### Page text
Individuality Mariano García

In order to speak about individuality, it is first necessary to define the word “individual.” Epistemologically, individuum is the Latin translation of the Greek word “atomos” (ἄτομος), something undivided and undividable, a subject which has been dealt with pertinently by the Greeks and Romans, medieval philosophers, and various contemporary schools of thought. The notion of individuality is associated, above all in modernity, with singularity, placing the individual in opposition to the generic. However, Lévi-Strauss in La pensée savage stated that both the notion of species and that of the individual are sociological and relative. In order to do so, the anthropologist studied the distinctive—and ultimately oppositional—positions occupied by the names of species and first names in language. If the name of a species such as Basic rapa is placed outside of discourse twice over—because it comes from scientific language and is made up of two Latin words—in the same way first names fulfill a paradigmatic role outside the system of language because they lack an article and are written with a capital letter. Finally, first names, just as those of species, form “the fringe of a general system of classification: they are both its extension and its limit. When they come on to the stage the curtain rises for the last act of the logical performance.”1

Without ever ceasing to share general traits with its species, an individual is characterized by developing its own traits, which generally means that the question of individuality slides toward the “human individual.” Terms such as “me” and “person” are not only associated with the notion of individuality, they are implicitly ordered within a framework that concerns rational beings. If a bear can go mad and show behavior which differentiates it from other bears, this “aberration” of its conduct does not help to characterize it as an individual. It keeps on being a bear, an animal of that species, with some kind of mental or physical disorder, classified accordingly as an animal within the order of plantigrades etc. The human being, on the other hand, as liable as the animal to being classified in multiple ways, is to a certain extent suspended outside of classifications.

### Available data
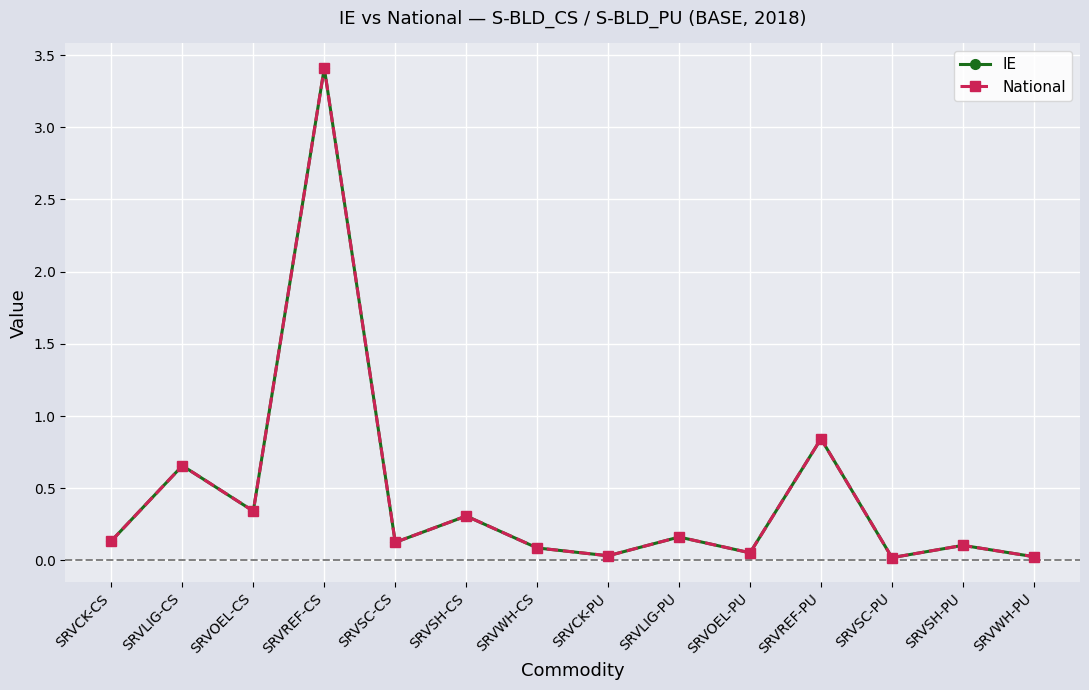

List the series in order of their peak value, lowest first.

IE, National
---
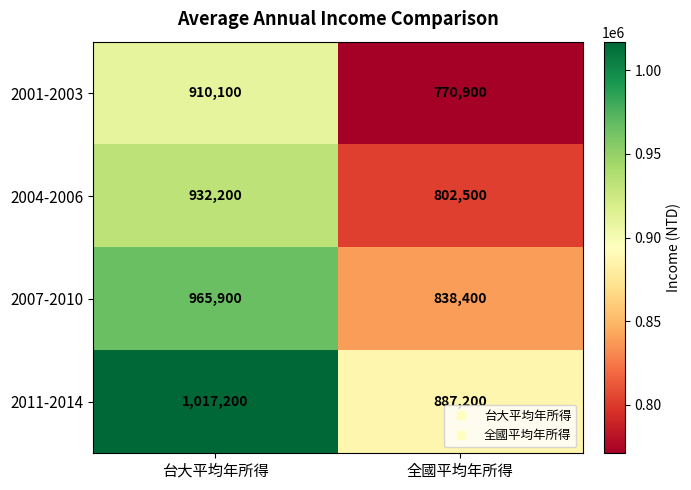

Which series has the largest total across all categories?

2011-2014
--
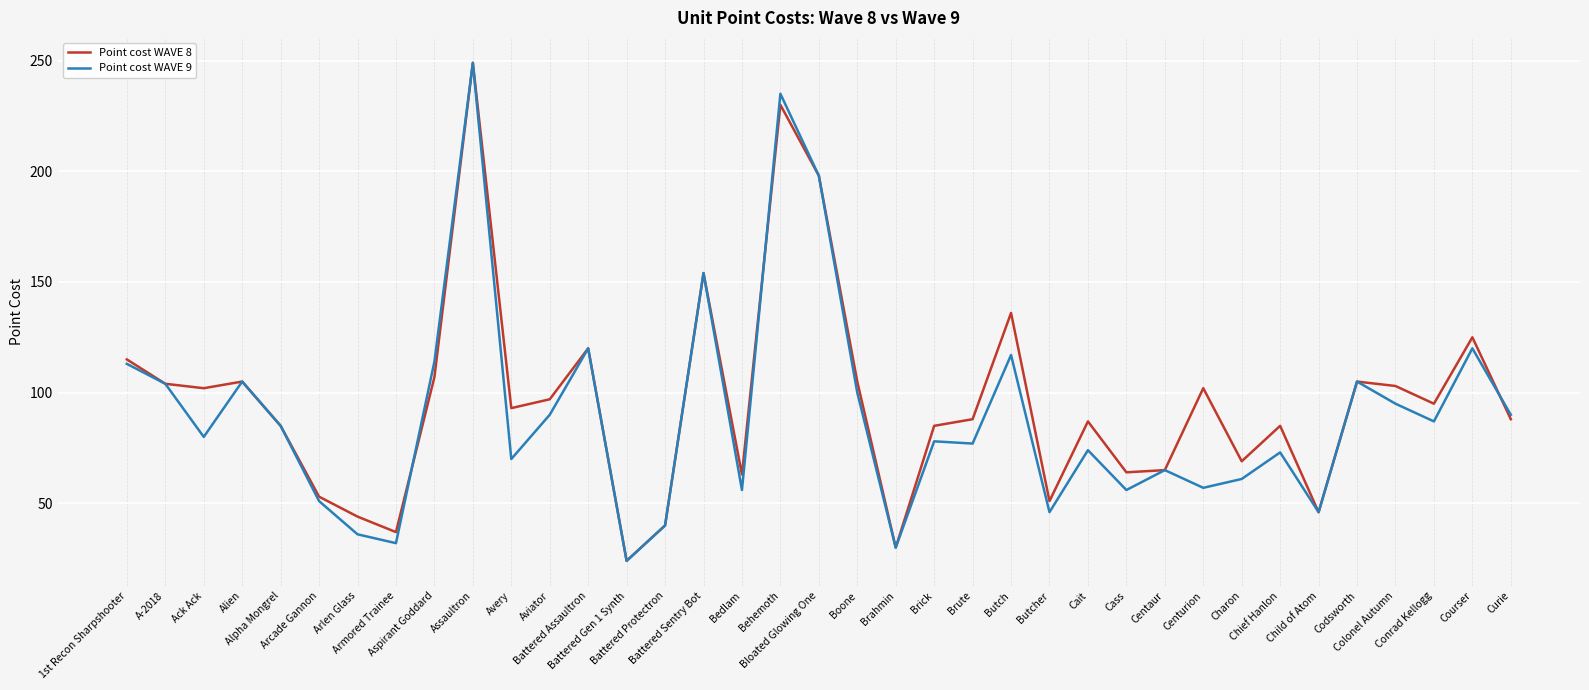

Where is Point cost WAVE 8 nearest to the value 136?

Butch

### Written task
In the essay on individuality, why do first names fulfill a paradigmatic role outside the system of language? Answer in one to three sentences. Draw only on the essay on individuality, not on the rows.

### Response
First names fulfill a paradigmatic role outside the system of language because they lack an article and are written with a capital letter.